Menurut Arsad, Rasulullah SAW selalu meningkatkan intensitas beribadah dalam 10 hari terakhir Ramadhan dengan cara menghidupkan malamnya serta mengajak keluarganya. Hal itu sesuai dengan hadis yang diriwayatkan oleh istri nabi yaitu Siti Aisyah.
“Hadits dari Siti Aisyah yang mengatakan bahwa Rasulullah, apabila telah masuk sepuluh malam terakhir bulan Ramadhan, maka beliau: mengencangkan sarungnya (meningkatkan intensitas ibadahnya),menghidupkan malamnya, dan membangunkan keluarganya,” (HR. Bukhari Muslim).
“Harapannya di samping mendapatkan Lailatul Qadar juga untuk menghidupkan ibadah di 10 hari terakhir Ramadhan,” tutur Arsyad.
Selain meningkatkan ibadah, Rasulullah SAW juga melaksanakan iktikaf. Pelaksanaan iktikaf wajib dilakukan di masjid.
“Namanya iktikaf, ini kan salah satu syaratnya tidak bisa dilakukan kecuali di masjid,” imbuh Arsad.
Dua amalan utama Rasulullah SAW itu, lanjut Arsad, kemudian diikuti oleh istri dan para sahabat seperti dalam hadis berikut ini:
“Dari Aisyah r.a., istri Nabi Muhammad, bahwasannya Nabi Muhammad i’tikaf di sepuluh hari terakhir dari Ramadhan hingga wafatnya, kemudian ustri-istri beliau i’tikaf setelah kepergiannya,” (Muttafaqun ‘alaih).
Baca juga: Kapan Malam Lailatul Qadar?

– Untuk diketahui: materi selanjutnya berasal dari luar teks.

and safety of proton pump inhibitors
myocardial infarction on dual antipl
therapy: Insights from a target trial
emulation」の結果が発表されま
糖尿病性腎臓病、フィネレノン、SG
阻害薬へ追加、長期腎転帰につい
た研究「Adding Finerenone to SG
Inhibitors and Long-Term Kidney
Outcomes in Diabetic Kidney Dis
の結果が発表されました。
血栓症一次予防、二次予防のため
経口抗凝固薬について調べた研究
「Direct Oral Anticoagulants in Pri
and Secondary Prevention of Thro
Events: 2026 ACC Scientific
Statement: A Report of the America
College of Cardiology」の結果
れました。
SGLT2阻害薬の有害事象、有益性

Ini Pendapat Ulama
Iktikaf di 10 hari terakhir Ramadhan sangat dianjurkan
Sementara itu, Guru Besar Tafsir UIN Raden Mas Said Surakarta juga menambahkan, iktikaf hukumnya sunnah muakkadah bagi setiap Muslim di saat 10 terakhir di bulan Ramadhan.
Berdasarkan hadits yang sahih, menurut Hasan, Rasulullah pernah bersabda:
“Barang siapa yang menghidupkan malam Lailatul Qadar didasari iman dan mencari pahala kepada Allah, maka dosa-dosanya akan diampuni“.
Bahkan, lanjutnya, para salafusshalih tidak tidur untuk memaksimalkan dalam berikhtiar mendapatkan keberkahan di ujung malam akhir bulan Ramadhan. Termasuk, melakukan iktikaf di dalam masjid.
“Maka tidak heran para salafusshalih menghidupkan malam-malam tersebut,” ucapnya kepada Kompas.com, Rabu.